**Task item**
Only lines containing the string "Nonakademik" belong in the answer; find them in the records and copy them.

[Saved entries]
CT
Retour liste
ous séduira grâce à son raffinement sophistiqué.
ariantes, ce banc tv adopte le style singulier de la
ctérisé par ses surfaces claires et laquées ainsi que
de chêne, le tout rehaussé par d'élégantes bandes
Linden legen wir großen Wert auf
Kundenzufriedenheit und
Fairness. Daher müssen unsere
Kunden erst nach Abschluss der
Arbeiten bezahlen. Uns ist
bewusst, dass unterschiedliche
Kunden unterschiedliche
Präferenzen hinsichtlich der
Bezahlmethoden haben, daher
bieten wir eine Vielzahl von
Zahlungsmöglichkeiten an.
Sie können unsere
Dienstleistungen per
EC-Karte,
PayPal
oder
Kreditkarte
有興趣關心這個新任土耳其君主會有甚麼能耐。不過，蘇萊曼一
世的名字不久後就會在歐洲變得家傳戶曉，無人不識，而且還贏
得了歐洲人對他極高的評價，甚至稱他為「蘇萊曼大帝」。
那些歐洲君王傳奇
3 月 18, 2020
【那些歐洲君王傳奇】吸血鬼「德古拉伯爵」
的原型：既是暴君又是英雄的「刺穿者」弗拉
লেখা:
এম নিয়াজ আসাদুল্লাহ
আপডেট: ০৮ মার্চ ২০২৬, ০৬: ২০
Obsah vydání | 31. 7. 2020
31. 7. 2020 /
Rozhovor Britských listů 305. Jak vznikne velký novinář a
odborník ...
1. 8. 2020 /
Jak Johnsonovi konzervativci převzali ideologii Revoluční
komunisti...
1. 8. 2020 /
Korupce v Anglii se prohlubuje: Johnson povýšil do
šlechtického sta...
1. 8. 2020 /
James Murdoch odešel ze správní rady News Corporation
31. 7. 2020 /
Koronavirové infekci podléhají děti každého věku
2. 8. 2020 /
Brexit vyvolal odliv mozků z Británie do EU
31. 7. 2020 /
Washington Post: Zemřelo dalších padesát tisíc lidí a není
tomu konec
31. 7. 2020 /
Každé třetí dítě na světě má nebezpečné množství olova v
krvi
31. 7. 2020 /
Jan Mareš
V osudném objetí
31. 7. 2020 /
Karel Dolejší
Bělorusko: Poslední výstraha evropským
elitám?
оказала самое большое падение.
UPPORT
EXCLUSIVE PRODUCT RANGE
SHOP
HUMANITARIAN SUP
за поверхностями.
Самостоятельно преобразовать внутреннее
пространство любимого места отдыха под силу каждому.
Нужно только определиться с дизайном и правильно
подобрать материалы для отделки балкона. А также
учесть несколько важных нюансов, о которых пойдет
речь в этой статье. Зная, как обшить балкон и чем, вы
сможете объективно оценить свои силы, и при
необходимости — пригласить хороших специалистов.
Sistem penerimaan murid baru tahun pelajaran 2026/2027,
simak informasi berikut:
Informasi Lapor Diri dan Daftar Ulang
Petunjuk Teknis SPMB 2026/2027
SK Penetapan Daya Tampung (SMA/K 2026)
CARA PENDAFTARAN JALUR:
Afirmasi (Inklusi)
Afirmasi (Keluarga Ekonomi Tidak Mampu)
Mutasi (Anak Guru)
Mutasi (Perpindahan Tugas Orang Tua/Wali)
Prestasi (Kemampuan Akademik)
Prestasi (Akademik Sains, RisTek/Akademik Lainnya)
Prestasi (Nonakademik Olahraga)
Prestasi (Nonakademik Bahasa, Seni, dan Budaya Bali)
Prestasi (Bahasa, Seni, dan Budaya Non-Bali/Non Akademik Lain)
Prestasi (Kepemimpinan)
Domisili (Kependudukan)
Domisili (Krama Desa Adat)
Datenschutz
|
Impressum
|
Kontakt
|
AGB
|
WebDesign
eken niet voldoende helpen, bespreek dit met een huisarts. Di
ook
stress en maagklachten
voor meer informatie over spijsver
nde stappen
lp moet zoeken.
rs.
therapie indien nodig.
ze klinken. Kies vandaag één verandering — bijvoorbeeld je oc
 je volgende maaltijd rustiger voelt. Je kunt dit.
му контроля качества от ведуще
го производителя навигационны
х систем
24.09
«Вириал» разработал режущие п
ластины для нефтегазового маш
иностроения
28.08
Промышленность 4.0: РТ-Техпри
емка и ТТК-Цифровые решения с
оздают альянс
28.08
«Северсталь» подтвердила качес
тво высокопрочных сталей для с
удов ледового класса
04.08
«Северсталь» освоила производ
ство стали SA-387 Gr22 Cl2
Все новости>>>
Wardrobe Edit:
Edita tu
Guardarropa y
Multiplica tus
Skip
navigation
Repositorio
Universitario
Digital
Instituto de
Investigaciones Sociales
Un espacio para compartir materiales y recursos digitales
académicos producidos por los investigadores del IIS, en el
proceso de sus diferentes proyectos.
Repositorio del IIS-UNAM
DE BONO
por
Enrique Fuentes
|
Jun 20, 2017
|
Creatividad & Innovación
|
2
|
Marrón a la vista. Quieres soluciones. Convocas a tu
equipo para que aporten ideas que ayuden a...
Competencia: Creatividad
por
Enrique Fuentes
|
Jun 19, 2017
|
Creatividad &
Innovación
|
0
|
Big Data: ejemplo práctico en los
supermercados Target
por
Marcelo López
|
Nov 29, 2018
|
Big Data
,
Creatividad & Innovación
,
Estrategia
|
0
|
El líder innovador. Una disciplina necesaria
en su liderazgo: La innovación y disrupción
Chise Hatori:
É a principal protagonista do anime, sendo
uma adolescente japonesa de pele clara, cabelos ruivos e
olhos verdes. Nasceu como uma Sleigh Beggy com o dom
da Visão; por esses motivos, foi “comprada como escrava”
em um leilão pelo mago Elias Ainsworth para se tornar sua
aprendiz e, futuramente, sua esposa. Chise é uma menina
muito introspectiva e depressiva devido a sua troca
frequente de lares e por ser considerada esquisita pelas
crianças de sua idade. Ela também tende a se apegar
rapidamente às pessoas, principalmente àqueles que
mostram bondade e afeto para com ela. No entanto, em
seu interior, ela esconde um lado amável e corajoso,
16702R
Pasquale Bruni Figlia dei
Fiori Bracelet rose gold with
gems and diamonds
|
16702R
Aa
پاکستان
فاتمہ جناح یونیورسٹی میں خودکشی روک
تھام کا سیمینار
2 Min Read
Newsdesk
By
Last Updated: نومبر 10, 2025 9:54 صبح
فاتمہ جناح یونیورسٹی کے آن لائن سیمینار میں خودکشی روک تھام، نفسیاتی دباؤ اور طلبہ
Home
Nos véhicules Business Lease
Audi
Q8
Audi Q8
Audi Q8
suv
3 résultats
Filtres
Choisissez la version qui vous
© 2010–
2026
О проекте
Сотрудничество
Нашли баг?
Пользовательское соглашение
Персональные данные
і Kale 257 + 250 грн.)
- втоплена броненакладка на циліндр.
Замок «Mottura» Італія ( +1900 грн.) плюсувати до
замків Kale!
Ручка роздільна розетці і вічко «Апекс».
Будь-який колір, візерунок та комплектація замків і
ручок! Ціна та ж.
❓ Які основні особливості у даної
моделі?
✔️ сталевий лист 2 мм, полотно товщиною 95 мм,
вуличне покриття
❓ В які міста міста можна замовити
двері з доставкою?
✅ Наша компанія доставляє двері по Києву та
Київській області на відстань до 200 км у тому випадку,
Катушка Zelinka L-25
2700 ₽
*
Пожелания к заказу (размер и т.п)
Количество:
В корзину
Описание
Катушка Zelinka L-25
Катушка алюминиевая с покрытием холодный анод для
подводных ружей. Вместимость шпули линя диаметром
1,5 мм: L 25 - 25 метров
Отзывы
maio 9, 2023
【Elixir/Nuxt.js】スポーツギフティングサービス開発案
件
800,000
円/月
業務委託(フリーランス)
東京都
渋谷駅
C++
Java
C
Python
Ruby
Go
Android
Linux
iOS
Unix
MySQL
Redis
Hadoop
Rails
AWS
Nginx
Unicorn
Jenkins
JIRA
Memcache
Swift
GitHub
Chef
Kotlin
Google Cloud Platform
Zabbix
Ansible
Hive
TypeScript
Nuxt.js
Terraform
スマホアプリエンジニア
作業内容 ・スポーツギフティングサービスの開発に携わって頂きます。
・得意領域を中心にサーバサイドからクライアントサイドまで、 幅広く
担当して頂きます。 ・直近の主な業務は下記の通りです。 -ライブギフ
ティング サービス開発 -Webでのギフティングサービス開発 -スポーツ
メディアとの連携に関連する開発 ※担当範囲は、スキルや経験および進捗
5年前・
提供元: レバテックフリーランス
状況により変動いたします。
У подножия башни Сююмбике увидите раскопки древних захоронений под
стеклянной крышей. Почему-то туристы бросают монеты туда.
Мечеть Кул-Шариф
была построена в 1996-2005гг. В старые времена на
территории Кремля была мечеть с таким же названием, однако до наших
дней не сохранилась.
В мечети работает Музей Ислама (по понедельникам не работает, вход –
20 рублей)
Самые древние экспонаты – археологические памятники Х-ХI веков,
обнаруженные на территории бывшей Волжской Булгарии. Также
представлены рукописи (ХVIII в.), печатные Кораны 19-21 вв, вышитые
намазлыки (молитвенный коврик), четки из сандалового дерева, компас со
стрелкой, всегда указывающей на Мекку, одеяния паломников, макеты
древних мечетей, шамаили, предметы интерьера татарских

**Solution below**
Prestasi (Nonakademik Olahraga)
Prestasi (Nonakademik Bahasa, Seni, dan Budaya Bali)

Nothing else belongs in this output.